▸ **WORK REQUEST**
Answer these questions using the inventory guide.
(a) What two problems can an overage or shortage found in the count point to?
(b) What are the four categories into which inventory can be broken down?
(c) What risk during production comes with keeping little or no stock on hand?

▸ **TEXT BLOCK**
▬▬▬▬▬▬

Keep Inventory

Managing inventory is an important task in many businesses. Inventory comprises the total amount of finished goods and materials on hand and the process of counting them. Many companies do periodic inventory checks to ensure that they will not run out of popular items, while others match the total amount of goods ordered with the physical count. If this process results in an overage or shortage, it will alert you to a problem, such as incorrect inventory tracking or possible theft.

Steps

Setting Up Stock Levels

  1. Know the four categories of inventory. Your inventory consists of everything you use to run your business and to provide your service or produce your products. Inventory can be broken down into four categories. The type of inventory determines how much of it you should keep on hand.[1]
    • Raw materials and components are items that you use to produce products.
    • Work in progress is your stock of goods that are in the midst of production. They are unfinished.
    • Finished goods are your finished products that are ready to be sold.
    • Consumables are materials you use to run your business, such as office supplies or fuel.
  2. Understand the advantages and disadvantages of holding on to inventory. You can choose to keep small amounts of stock on hand and have it delivered as you need it. Alternatively, you can choose to keep a lot of stock on hand and store what you are not using currently. Each method has advantages and disadvantages.[1]
    • Keeping little or no stock on hand saves you money in storage costs and allows you to always use the most up-to-date components. However, you must have reliable suppliers, and you also run the risk of running out of materials in the midst of production. This also means your costs are related to the latest prices, since every purchase reflects the current price and the purchased inventory is quickly used up.
    • Keeping a lot of stock on hand means you may be able to save money by buying materials in bulk, and you never have to worry about running out of materials. However, you may have to pay for storage, and items may expire or become outdated before you can use them. You also assume a price risk if purchases go down in price versus the price of your inventory (but make gain if prices rise).

▬▬▬▬▬▬

▸ **INFORMATION SUPPLIED**
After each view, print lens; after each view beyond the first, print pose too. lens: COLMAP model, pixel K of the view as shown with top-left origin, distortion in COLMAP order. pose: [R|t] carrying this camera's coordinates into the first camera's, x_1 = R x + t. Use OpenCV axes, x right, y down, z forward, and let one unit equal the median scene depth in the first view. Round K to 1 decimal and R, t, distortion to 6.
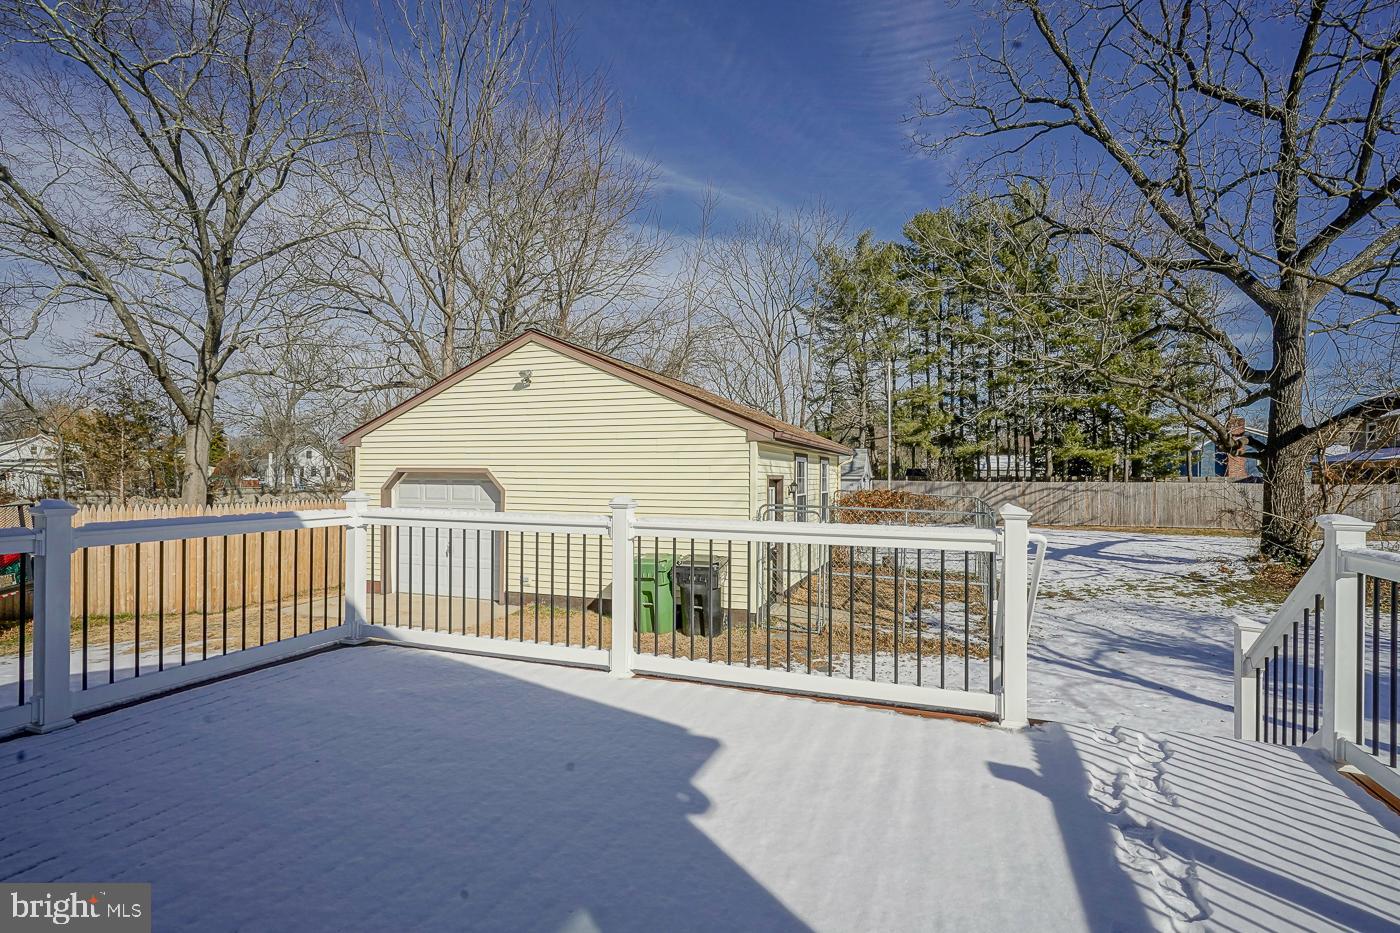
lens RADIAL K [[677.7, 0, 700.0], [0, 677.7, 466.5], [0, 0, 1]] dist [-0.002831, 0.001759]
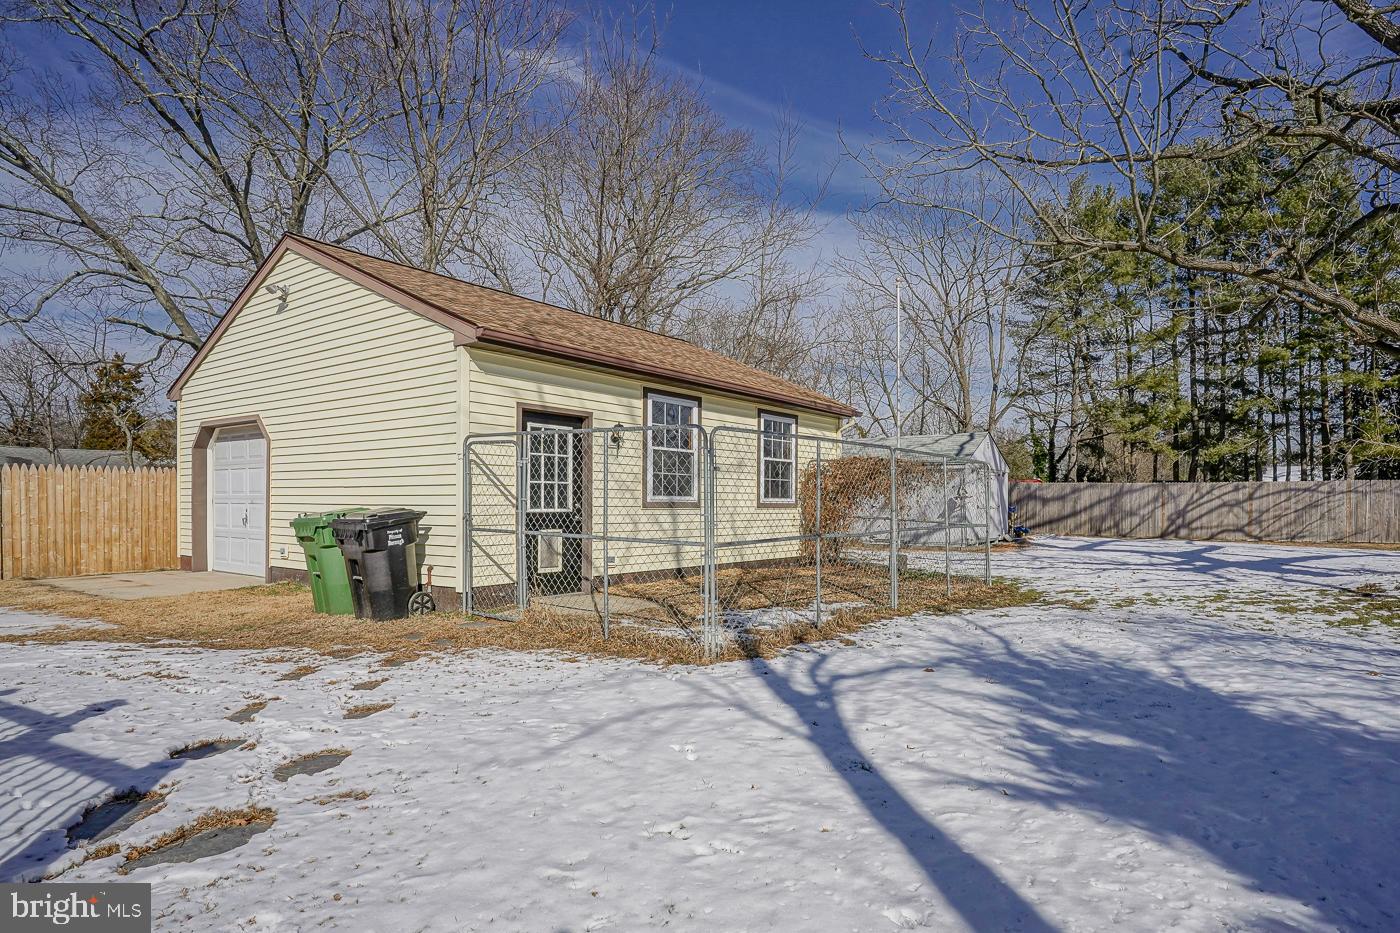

▬▬▬▬▬▬

▸ **SOLUTION**
(a) Incorrect inventory tracking or possible theft.
(b) Raw materials and components, work in progress, finished goods, and consumables.
(c) Running out of materials in the midst of production.